Competitors you meet on bids
Corning, Prysmian Group, CommScope, Belden, Superior Essex, AFL, and regional fiber specialists typically line up against OFS across verticals like education, life sciences, and tech campuses. Where owners or GCs ask for EPDs in Division 27, having product‑specific declarations ready reduces substitution risk and keeps the conversation focused on performance, not paperwork.

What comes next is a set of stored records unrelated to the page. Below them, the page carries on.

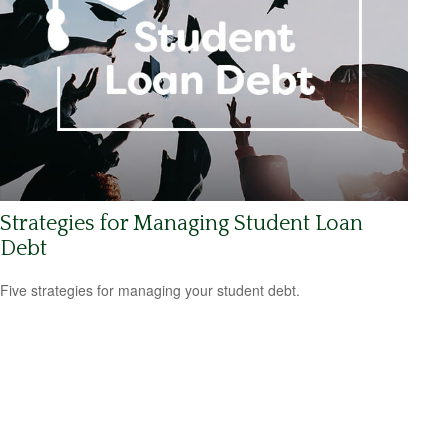
Strategies for Managing Student Loan
Debt
Five strategies for managing your student debt.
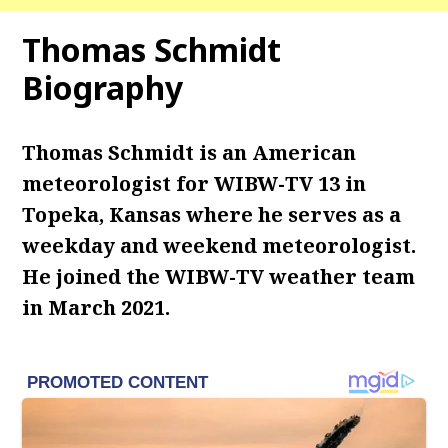
Thomas Schmidt
Biography
Thomas Schmidt is an American
meteorologist for WIBW-TV 13 in
Topeka, Kansas where he serves as a
weekday and weekend meteorologist.
He joined the WIBW-TV weather team
in March 2021.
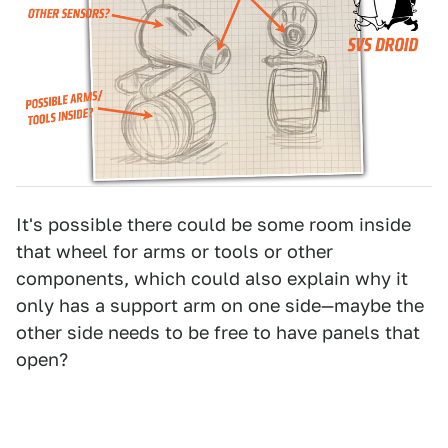
It's possible there could be some room inside
that wheel for arms or tools or other
components, which could also explain why it
only has a support arm on one side—maybe the
other side needs to be free to have panels that
open?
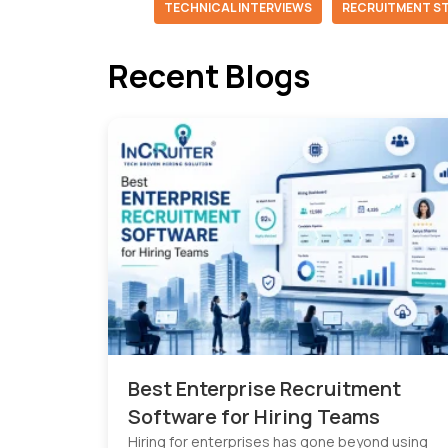
TECHNICAL INTERVIEWS
RECRUITMENT S
Recent Blogs
Best Enterprise Recruitment
Software for Hiring Teams
Hiring for enterprises has gone beyond using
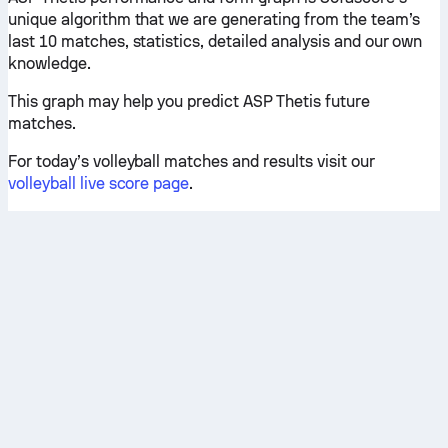
unique algorithm that we are generating from the team’s
last 10 matches, statistics, detailed analysis and our own
knowledge.
This graph may help you predict ASP Thetis future
matches.
For today’s volleyball matches and results visit our
volleyball live score page
.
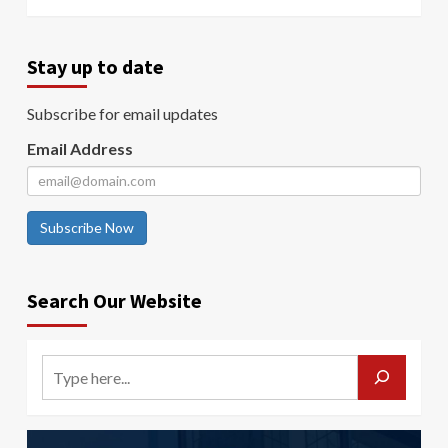
Stay up to date
Subscribe for email updates
Email Address
Subscribe Now
Search Our Website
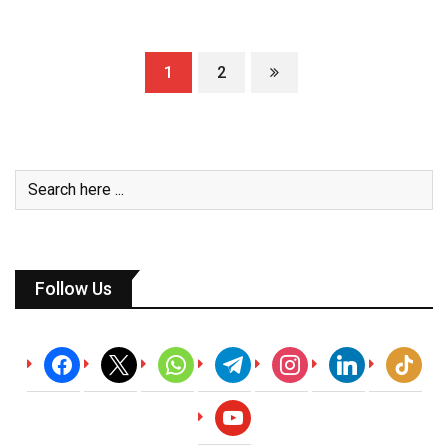
1
2
Follow Us
facebook
x
whatsapp
telegram
instagram
linkedin
tiktok
youtube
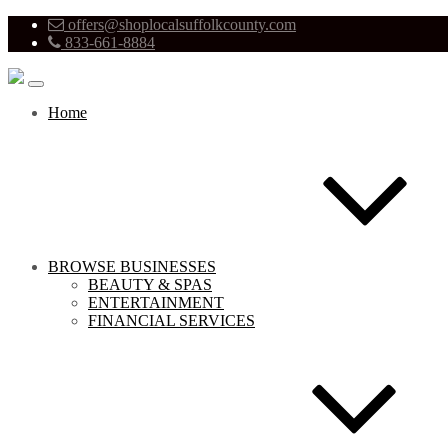
offers@shoplocalsuffolkcounty.com
833-661-8884
Home
BROWSE BUSINESSES
BEAUTY & SPAS
ENTERTAINMENT
FINANCIAL SERVICES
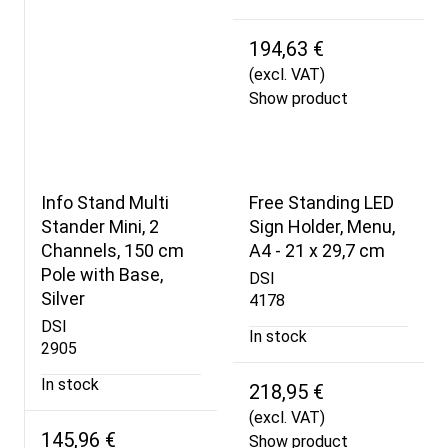
194,63 €
(excl. VAT)
Show product
Info Stand Multi
Free Standing LED
Stander Mini, 2
Sign Holder, Menu,
Channels, 150 cm
A4 - 21 x 29,7 cm
Pole with Base,
DSI
Silver
4178
DSI
In stock
2905
In stock
218,95 €
(excl. VAT)
145,96 €
Show product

The upside in plain numbers
Because product‑specific EPDs often count as 1.5 products in LEED v4.1 accounting, even a small cluster of declarations can help a project team close the BPDO gap faster, which keeps your SKUs stickier in the spec set (USGBC, 2025) (USGBC, 2025). That means fewer last‑minute swaps when the submittal tracker turns red. It’s not magic, it’s mechanics.
What it takes internally
Strong EPDs hinge on clean, complete plant data and a clear mapping to the chosen PCR. The heavy lift is data collection across resins, glass preforms, energy, scrap, and packaging, then aligning variants into representative models that still mirror how customers spec by flame rating and fiber count. If trustworthy utility and materials data are missing for a site, say so plainly and set a timeline to backfill rather than guessing. It is definately better to be precise than fast here.
Final take
OFS already checks the boxes on breadth and performance. Publishing EPDs for a handful of high‑runner fiber cables would remove spec friction, blunt competitor claims, and unlock preference on LEED‑sensitive jobs. The market has shown the path with fiber and low‑voltage cable EPDs. The sooner OFS closes that visibility gap, the less often they get swapped out for an otherwise equivalent cable that simply comes with paperwork.